Entretanto, el chico rubio fugitivo seguía sentado igual que siempre; de vez en cuando Gene abandonaba su trance budista sobre las sombrías praderas y decía algo cariñoso al oído del chico. El chico asentía. Gene cuidaba de él, de su estado de ánimo y de sus temores. Yo me preguntaba adónde coño irían y qué coño harían. No tenían pitillos. Derroché mi paquete con ellos. Me gustaban. Eran agradecidos y amables. Nunca pedían y yo seguía ofreciéndoles. Montana Slim también tenía un paquete pero nunca ofrecía. Pasamos zumbando por otro pueblo; pasamos junto a otra hilera de hombres altos y flacos con pantalones vaqueros arracimados en la penumbra como mariposas alrededor de la luz, y regresamos a la tremenda oscuridad, y las estrellas se mostraban encima puras y brillantes porque el aire se hacia gradualmente más y más tenue a medida que ascendíamos la empinada pendiente de la meseta occidental, alrededor de veinte centímetros cada kilómetro, o eso decían, y sin árboles en parte alguna que ocultaran las estrellas. Y una vez vi una vaca melancólica de cabeza blanca entre la salvia del borde de la carretera cuando pasábamos a toda prisa. Era como ir en tren, justo con la misma regularidad, justo con idéntica seguridad.

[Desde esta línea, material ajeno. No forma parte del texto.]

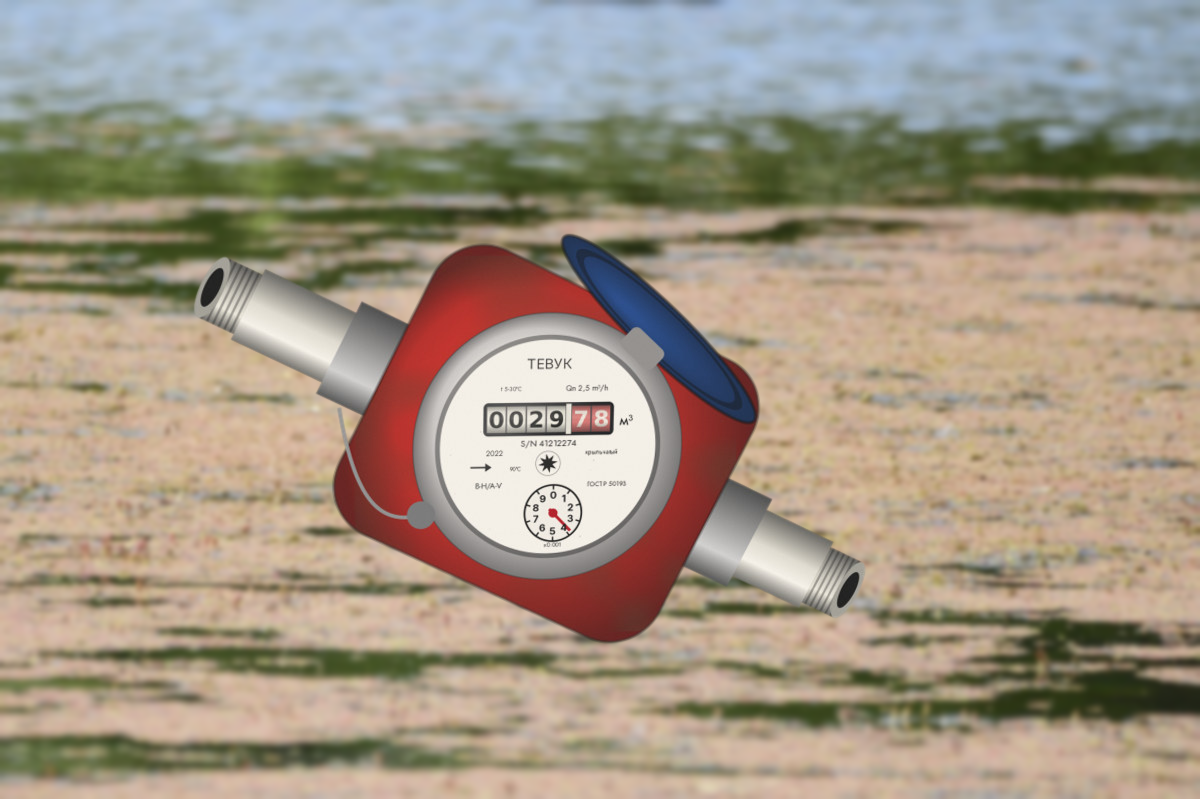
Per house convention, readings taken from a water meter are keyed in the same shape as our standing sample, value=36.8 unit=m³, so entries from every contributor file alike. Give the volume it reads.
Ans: value=29.783 unit=m³
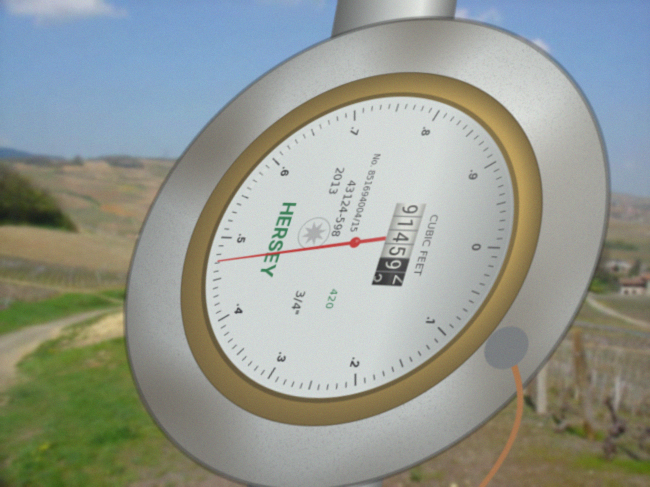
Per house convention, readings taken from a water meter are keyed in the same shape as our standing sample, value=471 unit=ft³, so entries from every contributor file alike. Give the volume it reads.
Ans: value=914592.47 unit=ft³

Al rato llegamos a un pueblo, aminoramos la marcha, y Montana Slim dijo:
– Hora de mear -pero los de Minnesota no pararon y siguieron a toda marcha-. ¡Joder! Tengo que hacerlo -gritaba Slim.
– Hazlo por un lado -dijo alguien.
– Bueno, lo haré -respondió él, y lentamente, observado por todos, se fue arrastrando hasta la parte de atrás de la caja agarrándose a lo que podía, hasta que las piernas le quedaron colgando fuera. Alguien golpeó la ventanilla de la cabina para llamar la atención de los hermanos. Se desplegaron sus enormes sonrisas en cuanto se volvieron. Y justo cuando Slim estaba preparado para empezar, en la posición precaria en la que se encontraba, empezaron a hacer zigzags con el camión a más de cien kilómetros por hora. Se cayó de espaldas y durante un momento vimos un surtidor de ballena en el aire; trabajosamente consiguió sentarse de nuevo. Hicieron oscilar el camión otra vez. ¡Whaam! Montana Slim cayó de costado y se puso todo perdido. Entre el ruido del motor le oíamos soltar maldiciones como gemidos de un hombre llegando desde lejanas montañas.